Сняла со спинки стула кожан – тот же, в котором Рогачов впервые увидел ее почти пять лет назад, на Десятом съезде.
– Вы проиграете. Даже если Троцкий с Зиновьевым объединятся, вы проиграете. Вы уже проиграли. Вы обречены, – сказал он, как будто этот довод мог на нее подействовать. – Сейчас в тебе говорит просто упрямство…
Стук каблуков по паркету. Хлопнула дверь. За ней вторая.
Голый человек, сидящий на железной кровати, остался один.
Рогачов сломал четыре спички, пытаясь зажечь потухшую папиросу. Закрыл ладонями лицо, замычал.

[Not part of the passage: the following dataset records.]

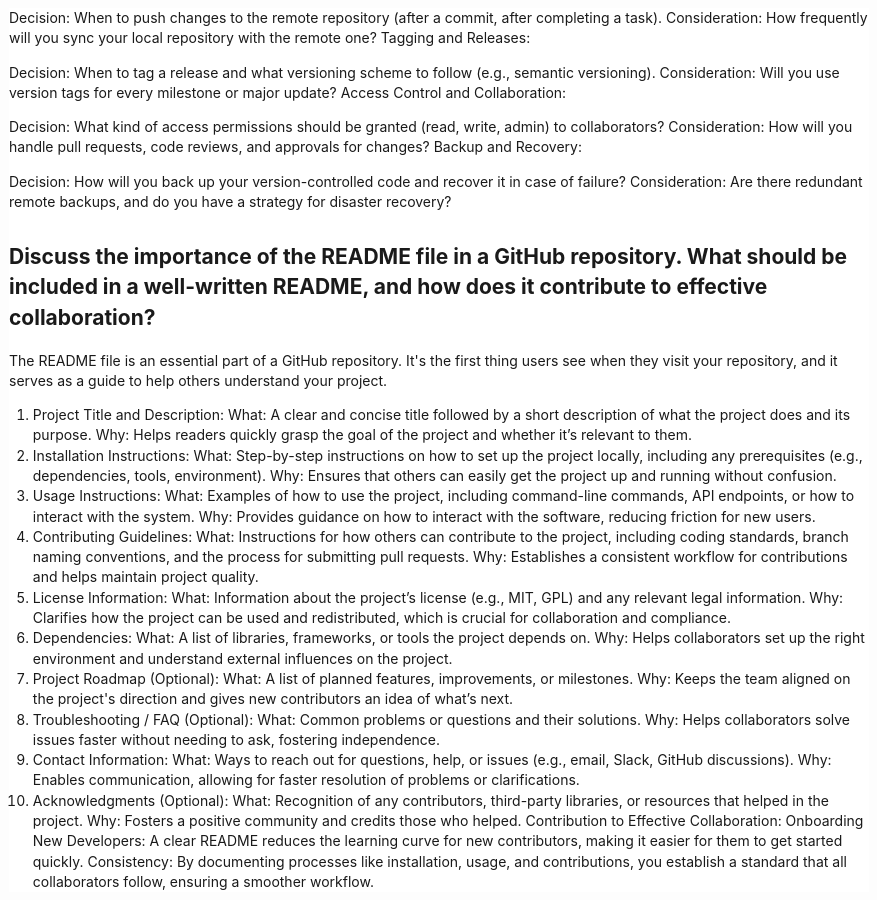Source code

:Decision: When to push changes to the remote repository (after a commit, after completing a task).
Consideration: How frequently will you sync your local repository with the remote one?
Tagging and Releases:

Decision: When to tag a release and what versioning scheme to follow (e.g., semantic versioning).
Consideration: Will you use version tags for every milestone or major update?
Access Control and Collaboration:

Decision: What kind of access permissions should be granted (read, write, admin) to collaborators?
Consideration: How will you handle pull requests, code reviews, and approvals for changes?
Backup and Recovery:

Decision: How will you back up your version-controlled code and recover it in case of failure?
Consideration: Are there redundant remote backups, and do you have a strategy for disaster recovery?

## Discuss the importance of the README file in a GitHub repository. What should be included in a well-written README, and how does it contribute to effective collaboration?
The README file is an essential part of a GitHub repository. It's the first thing users see when they visit your repository, and it serves as a guide to help others understand your project.

1. Project Title and Description:
What: A clear and concise title followed by a short description of what the project does and its purpose.
Why: Helps readers quickly grasp the goal of the project and whether it’s relevant to them.
2. Installation Instructions:
What: Step-by-step instructions on how to set up the project locally, including any prerequisites (e.g., dependencies, tools, environment).
Why: Ensures that others can easily get the project up and running without confusion.
3. Usage Instructions:
What: Examples of how to use the project, including command-line commands, API endpoints, or how to interact with the system.
Why: Provides guidance on how to interact with the software, reducing friction for new users.
4. Contributing Guidelines:
What: Instructions for how others can contribute to the project, including coding standards, branch naming conventions, and the process for submitting pull requests.
Why: Establishes a consistent workflow for contributions and helps maintain project quality.
5. License Information:
What: Information about the project’s license (e.g., MIT, GPL) and any relevant legal information.
Why: Clarifies how the project can be used and redistributed, which is crucial for collaboration and compliance.
6. Dependencies:
What: A list of libraries, frameworks, or tools the project depends on.
Why: Helps collaborators set up the right environment and understand external influences on the project.
7. Project Roadmap (Optional):
What: A list of planned features, improvements, or milestones.
Why: Keeps the team aligned on the project's direction and gives new contributors an idea of what’s next.
8. Troubleshooting / FAQ (Optional):
What: Common problems or questions and their solutions.
Why: Helps collaborators solve issues faster without needing to ask, fostering independence.
9. Contact Information:
What: Ways to reach out for questions, help, or issues (e.g., email, Slack, GitHub discussions).
Why: Enables communication, allowing for faster resolution of problems or clarifications.
10. Acknowledgments (Optional):
What: Recognition of any contributors, third-party libraries, or resources that helped in the project.
Why: Fosters a positive community and credits those who helped.
Contribution to Effective Collaboration:
Onboarding New Developers: A clear README reduces the learning curve for new contributors, making it easier for them to get started quickly.
Consistency: By documenting processes like installation, usage, and contributions, you establish a standard that all collaborators follow, ensuring a smoother workflow.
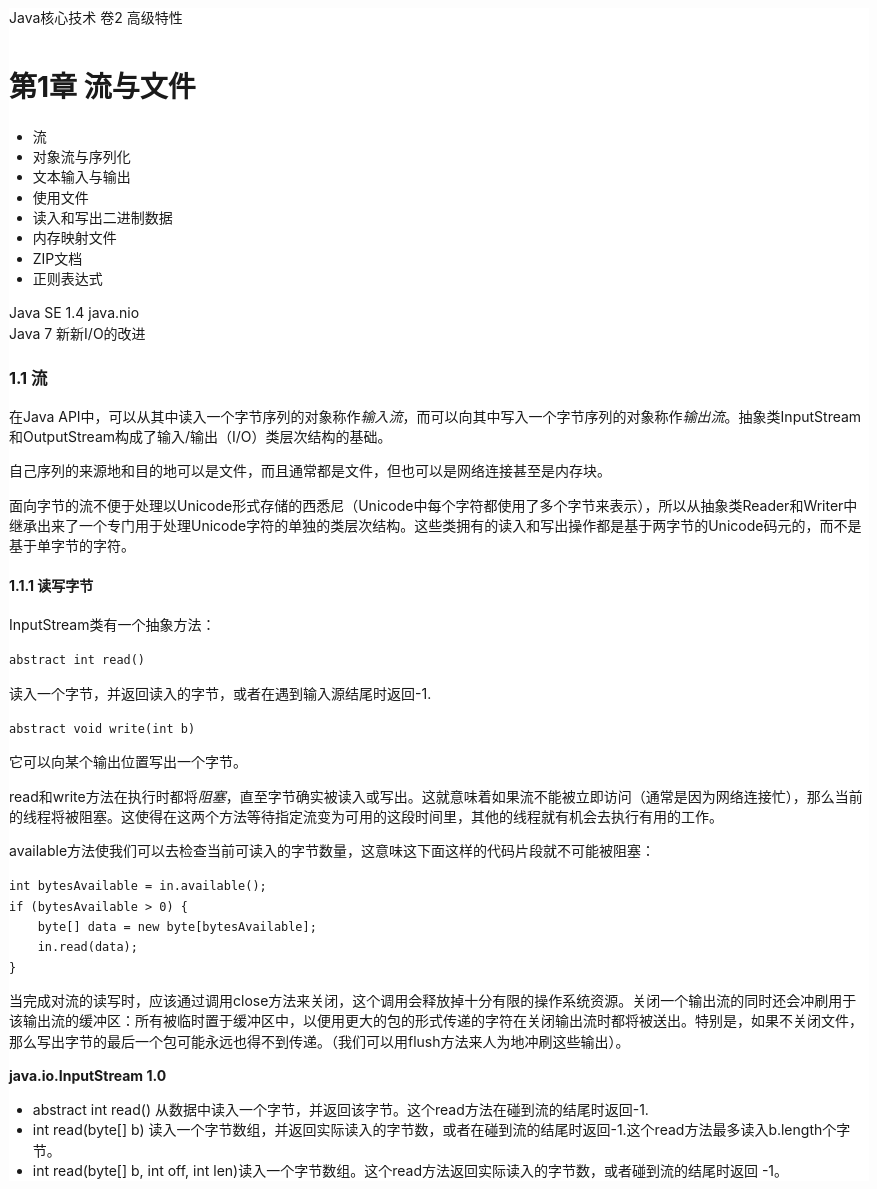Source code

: Java核心技术 卷2 高级特性

# 第1章 流与文件 #

* 流 
* 对象流与序列化
* 文本输入与输出
* 使用文件
* 读入和写出二进制数据
* 内存映射文件
* ZIP文档
* 正则表达式

Java SE 1.4 java.nio  
Java 7 新新I/O的改进

### 1.1 流 ###

在Java API中，可以从其中读入一个字节序列的对象称作*输入流*，而可以向其中写入一个字节序列的对象称作*输出流*。抽象类InputStream和OutputStream构成了输入/输出（I/O）类层次结构的基础。

自己序列的来源地和目的地可以是文件，而且通常都是文件，但也可以是网络连接甚至是内存块。

面向字节的流不便于处理以Unicode形式存储的西悉尼（Unicode中每个字符都使用了多个字节来表示），所以从抽象类Reader和Writer中继承出来了一个专门用于处理Unicode字符的单独的类层次结构。这些类拥有的读入和写出操作都是基于两字节的Unicode码元的，而不是基于单字节的字符。

#### 1.1.1 读写字节 ####

InputStream类有一个抽象方法：

	abstract int read()

读入一个字节，并返回读入的字节，或者在遇到输入源结尾时返回-1.

	abstract void write(int b)

它可以向某个输出位置写出一个字节。

read和write方法在执行时都将*阻塞*，直至字节确实被读入或写出。这就意味着如果流不能被立即访问（通常是因为网络连接忙），那么当前的线程将被阻塞。这使得在这两个方法等待指定流变为可用的这段时间里，其他的线程就有机会去执行有用的工作。

available方法使我们可以去检查当前可读入的字节数量，这意味这下面这样的代码片段就不可能被阻塞：

	int bytesAvailable = in.available();
	if (bytesAvailable > 0) {
		byte[] data = new byte[bytesAvailable];
		in.read(data);
	}

当完成对流的读写时，应该通过调用close方法来关闭，这个调用会释放掉十分有限的操作系统资源。关闭一个输出流的同时还会冲刷用于该输出流的缓冲区：所有被临时置于缓冲区中，以便用更大的包的形式传递的字符在关闭输出流时都将被送出。特别是，如果不关闭文件，那么写出字节的最后一个包可能永远也得不到传递。（我们可以用flush方法来人为地冲刷这些输出）。

**java.io.InputStream 1.0**

* abstract int read() 从数据中读入一个字节，并返回该字节。这个read方法在碰到流的结尾时返回-1.
* int read(byte[] b) 读入一个字节数组，并返回实际读入的字节数，或者在碰到流的结尾时返回-1.这个read方法最多读入b.length个字节。
* int read(byte[] b, int off, int len)读入一个字节数组。这个read方法返回实际读入的字节数，或者碰到流的结尾时返回 -1。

Вот так заканчивается жизнь.
– Не ври, – сказал он вслух, тряхнул пальцами, будто что-то смахивал, и усмехнулся. – Заканчивается только счастье. А жизнь, она продолжается.
Быстро, по-солдатски, оделся.
На внутренней дверце шкафа, приколотая кнопкой, висела Верина фотография. Это он нарочно так повесил, чтобы посторонние – помощник или уборщица – не пялились. Утром, одеваясь, задерживался на карточке взглядом.
Снимок этот Рогачову ужасно нравился. Вера тут была на себя не похожа: в шляпке, с модной стрижкой, с накрашенными губами. Фотографировалась в позапрошлом году, перед конспиративной поездкой в Германию.